======== QUOTED TEXT

# Nor Cal Rally In July



## Chabbie1 (Dec 3, 2006)

Ok, I have been researching t-shirts for the rally.

I need to know:

1. Anyone interested in ordering t-shirts?

2.How many would you order?

They would probably be between $9-$10, depending on how many are ordered.

Trish


----------



## Ridgway-Rangers (Apr 18, 2008)

Chabbie1 said:


> Ok, I have been researching t-shirts for the rally.
> 
> I need to know:
> 
> ...


Trish,
I cant make that rally but Oregon-Camper and I will attend the RUSHMORE RALLY. Could you order a bunch of shirts for that. I'm thinking 2 for now should cover it.








Thanks,
Brian


----------



## N7OQ (Jun 10, 2006)

Put me down for 2 Trish


----------



## 4ME (Sep 11, 2006)

Put us down for three


----------



## Chabbie1 (Dec 3, 2006)

Ridgway-Rangers said:


> Ok, I have been researching t-shirts for the rally.
> 
> I need to know:
> 
> ...


Trish,
I cant make that rally but Oregon-Camper and I will attend the RUSHMORE RALLY. Could you order a bunch of shirts for that. I'm thinking 2 for now should cover it.








Thanks,
Brian
[/quote]

Brian, we could have the shirts say something like Nor Cal/Rushmore Rally! How does that sound?


----------



## VVRRRMM (Oct 5, 2007)

Put us down for Four!


----------

================
======== PROVIDED DATA

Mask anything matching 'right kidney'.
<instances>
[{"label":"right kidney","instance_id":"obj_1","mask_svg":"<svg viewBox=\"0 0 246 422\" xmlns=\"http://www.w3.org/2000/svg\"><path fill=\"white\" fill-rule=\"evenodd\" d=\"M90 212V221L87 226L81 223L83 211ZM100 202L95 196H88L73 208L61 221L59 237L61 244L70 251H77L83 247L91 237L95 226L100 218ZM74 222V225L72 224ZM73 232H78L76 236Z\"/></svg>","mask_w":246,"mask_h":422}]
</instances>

================

SHORT EXERCISE
Translate this sentence from the rally t-shirt thread into Spanish: "They would probably be between $9-$10, depending on how many are ordered."

ANSWER TO THE PROBLEM
Probablemente costarían entre $9 y $10, según cuántas se pidan.